La biodiversité en ville ne se limite pas aux végétaux, elle inclut aussi les animaux qui participent activement à l'équilibre des écosystèmes urbains. Par exemple, les oiseaux et les chauves-souris se nourrissent d'insectes nuisibles comme les moustiques, tandis que les insectes pollinisateurs, comme les abeilles, jouent un rôle essentiel dans la fécondation des plantes, y compris celles des potagers. Les bactéries, quant à elles, contribuent à la régulation de la qualité de l'eau. La diversité des espèces en milieu urbain est donc un atout pour la santé publique, la sécurité alimentaire et la qualité environnementale.
Enfin, la biodiversité urbaine possède une forte dimension pédagogique et culturelle. Elle permet de sensibiliser les citadins, en particulier les jeunes générations, aux problématiques environnementales, renforçant ainsi leur engagement envers la protection de l'environnement.
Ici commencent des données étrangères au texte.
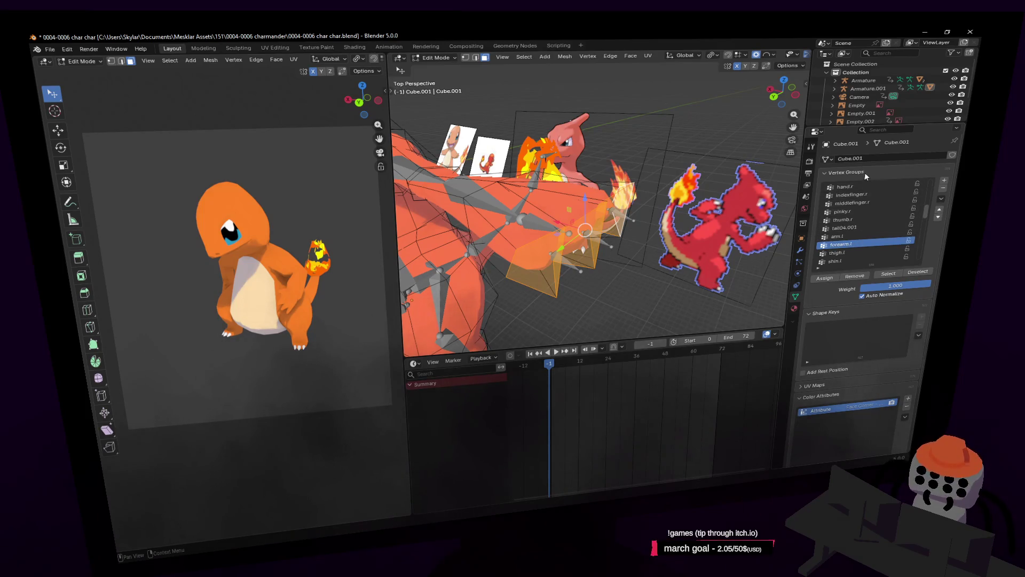
pyautogui.scroll(2, 867, 188)
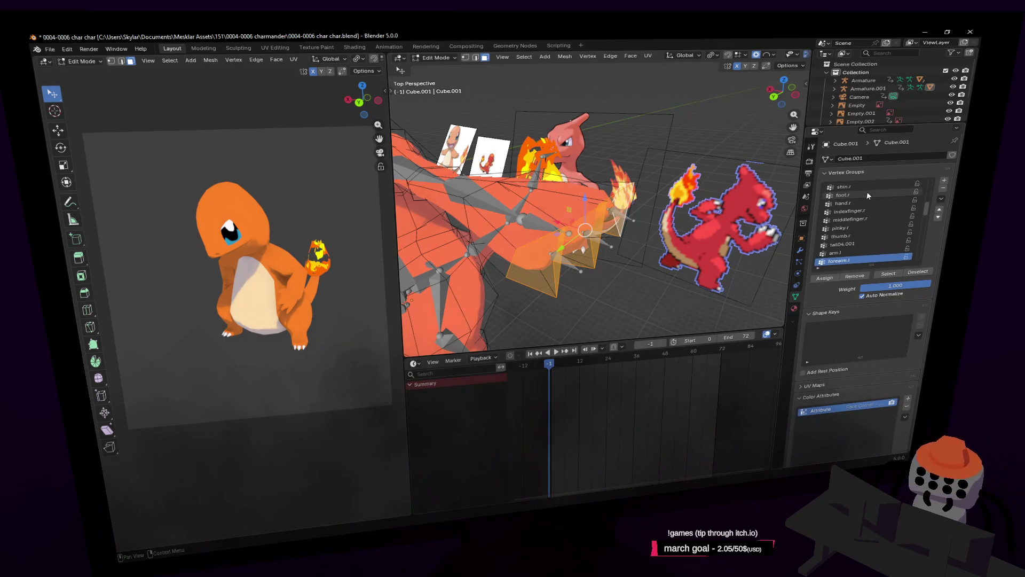
pyautogui.click(878, 157)
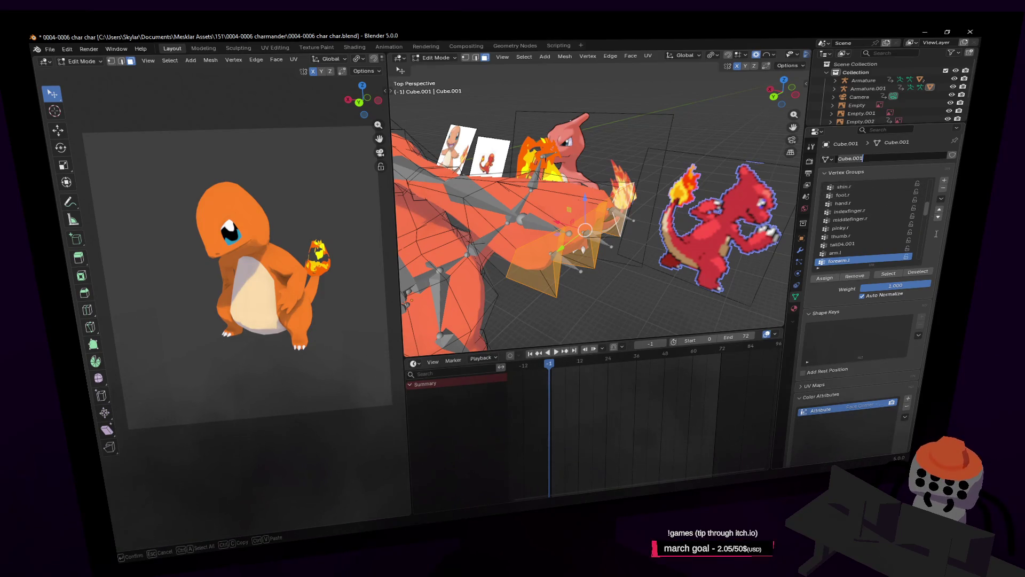
pyautogui.press('Return')
pyautogui.scroll(-7, 924, 219)
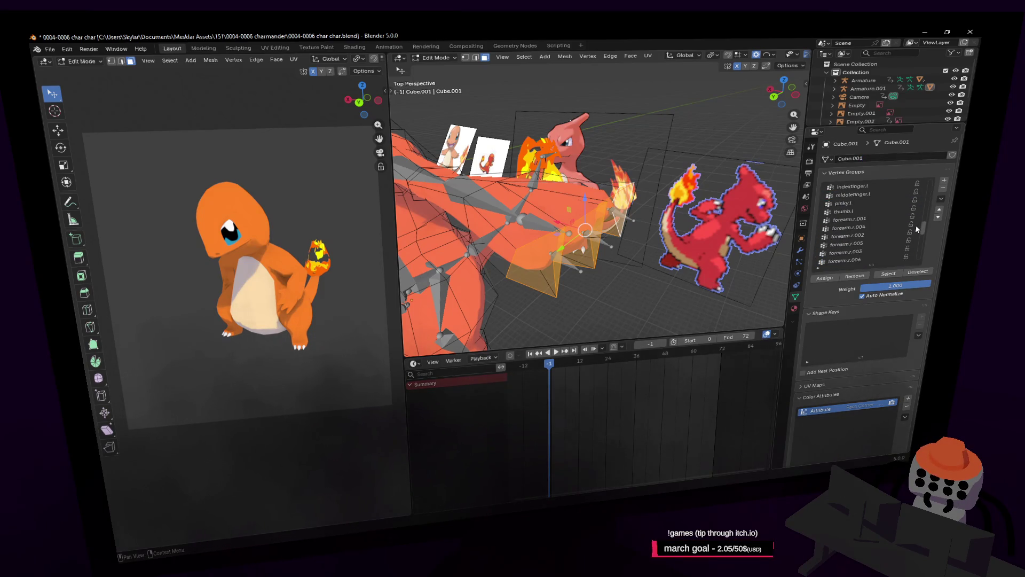
pyautogui.scroll(-3, 854, 214)
pyautogui.click(855, 213)
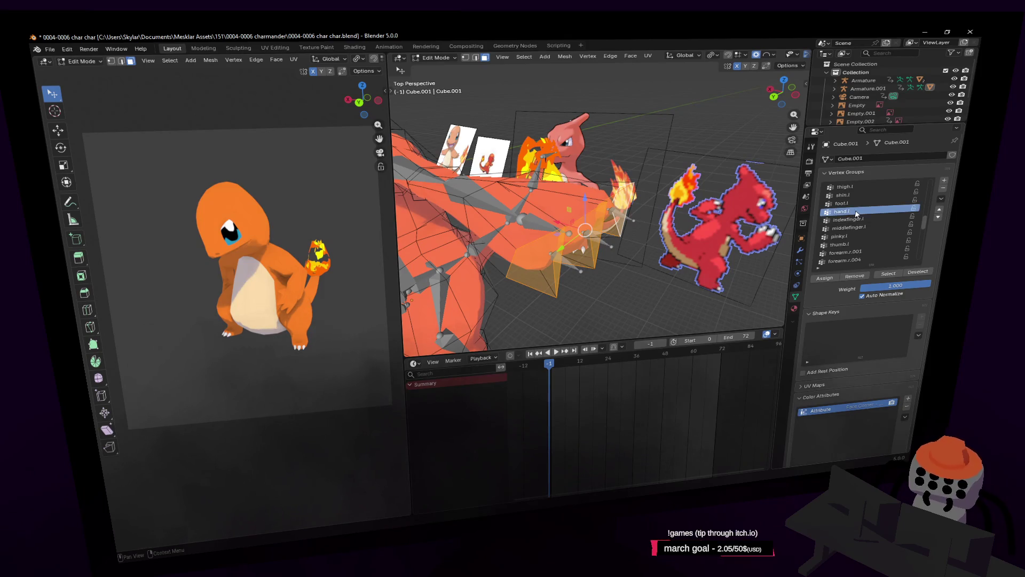
pyautogui.click(831, 279)
# Step: Put Armature.001 into Pose Mode and test-rotate the hand.l bone
pyautogui.press('Tab')
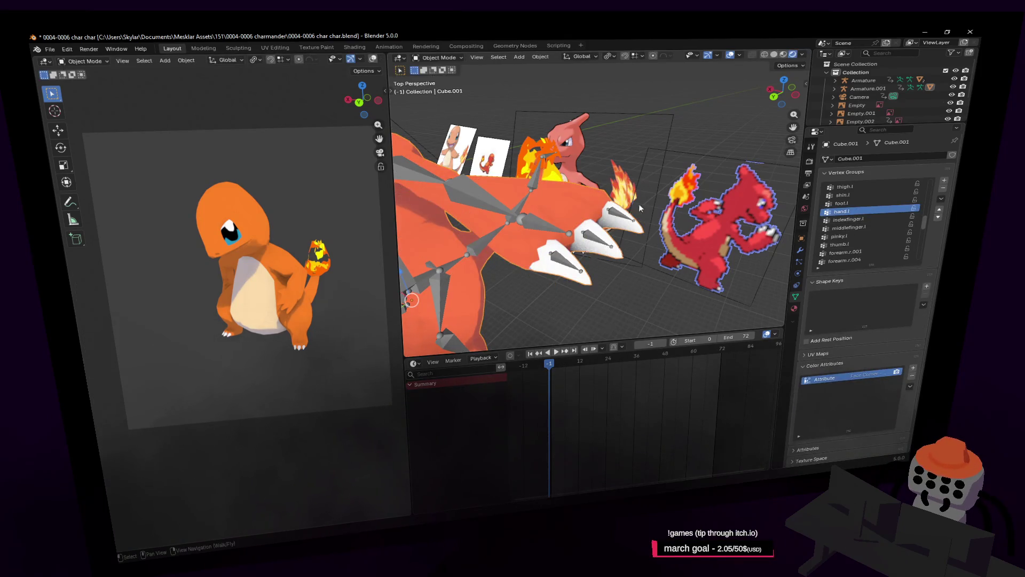
pyautogui.click(504, 176)
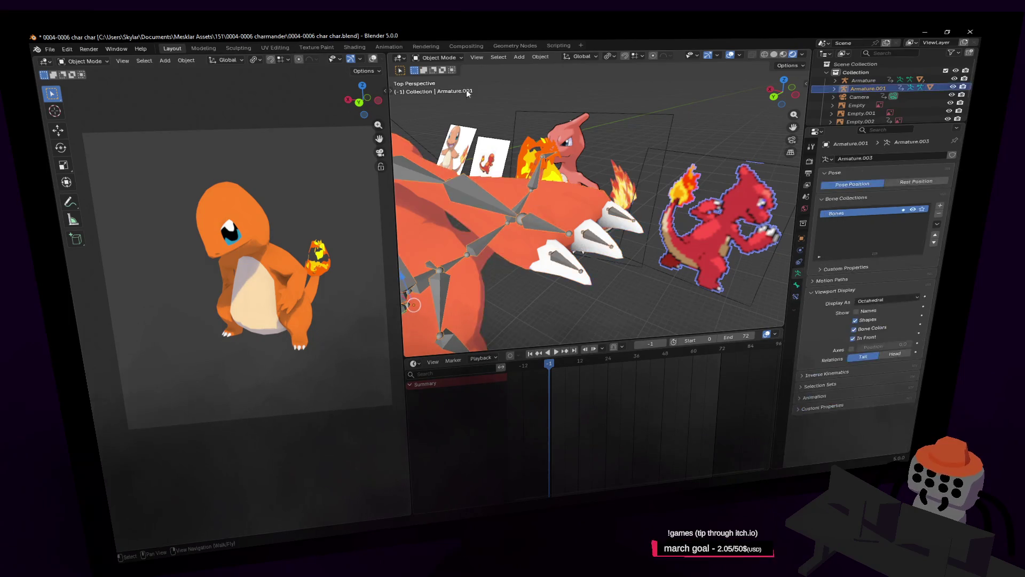
pyautogui.click(441, 57)
pyautogui.click(441, 87)
pyautogui.click(536, 223)
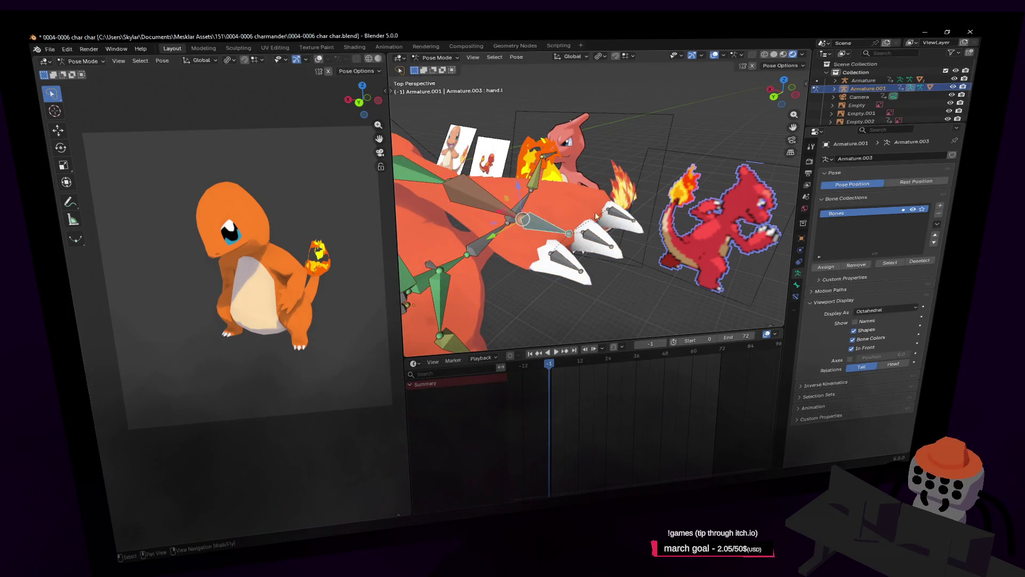
pyautogui.press('r')
pyautogui.click(580, 160)
pyautogui.moveTo(581, 160)
pyautogui.mouseDown(button='middle')
pyautogui.moveTo(569, 198)
pyautogui.moveTo(583, 215)
pyautogui.moveTo(540, 182)
pyautogui.moveTo(566, 203)
pyautogui.mouseUp(button='middle')
# Step: Check forearm.l's IK constraint targeting Armature.001, then rotate hand.l to test the mesh bending
pyautogui.click(541, 181)
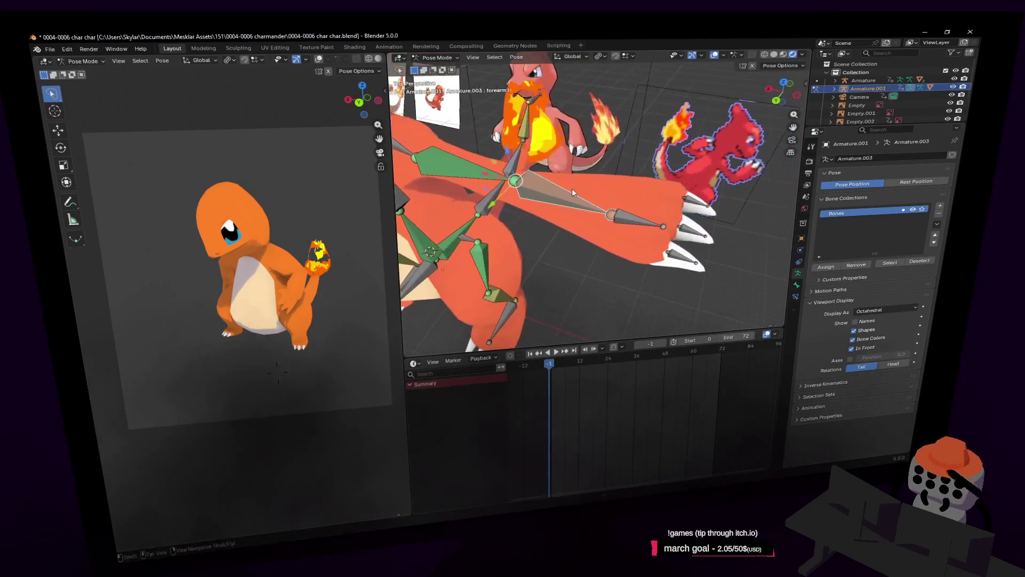
pyautogui.click(797, 298)
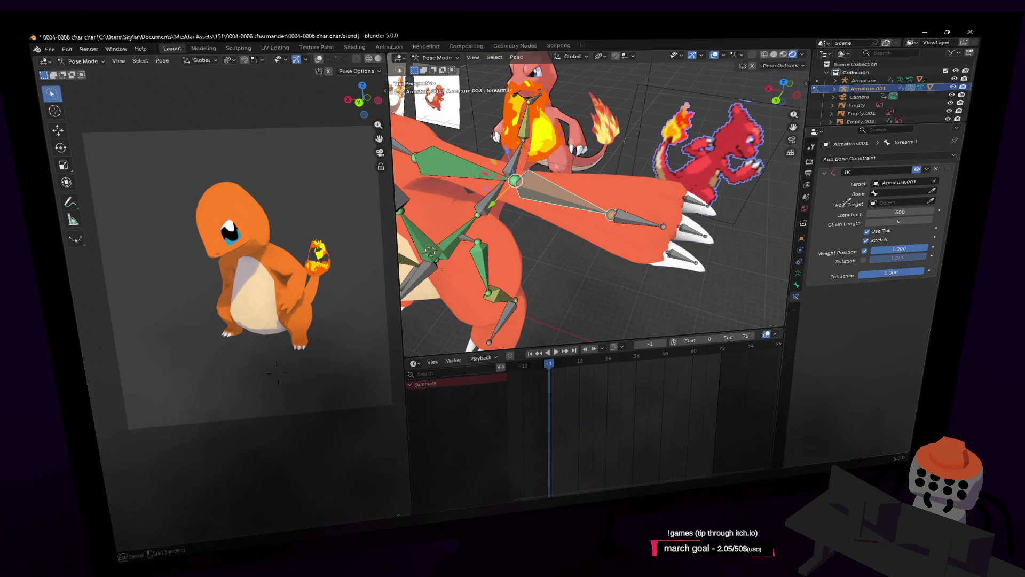
pyautogui.click(634, 209)
pyautogui.press('r')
Les espaces verts en ville, en plus d'être fonctionnels, apportent une dimension esthétique inégalée, favorisant le bien-être et réduisant le stress des habitants, tout en offrant des lieux de détente et de contact avec la nature.
Ainsi, la biodiversité urbaine est un pilier fondamental pour une ville plus résiliente, plus vivable, et plus respectueuse de la santé et de l'environnement.
Préserver la biodiversité en ville
Avec tous les bienfaits qu'offre la biodiversité en ville, une question légitime peut se poser :
Comment préserver cette biodiversité ?
Pour préserver la biodiversité en milieu urbain, plusieurs actions concrètes peuvent être mises en place. Bien qu'elles ne soient pas exhaustives, ces initiatives offrent des pistes intéressantes pour améliorer la coexistence entre urbanisation et biodiversité.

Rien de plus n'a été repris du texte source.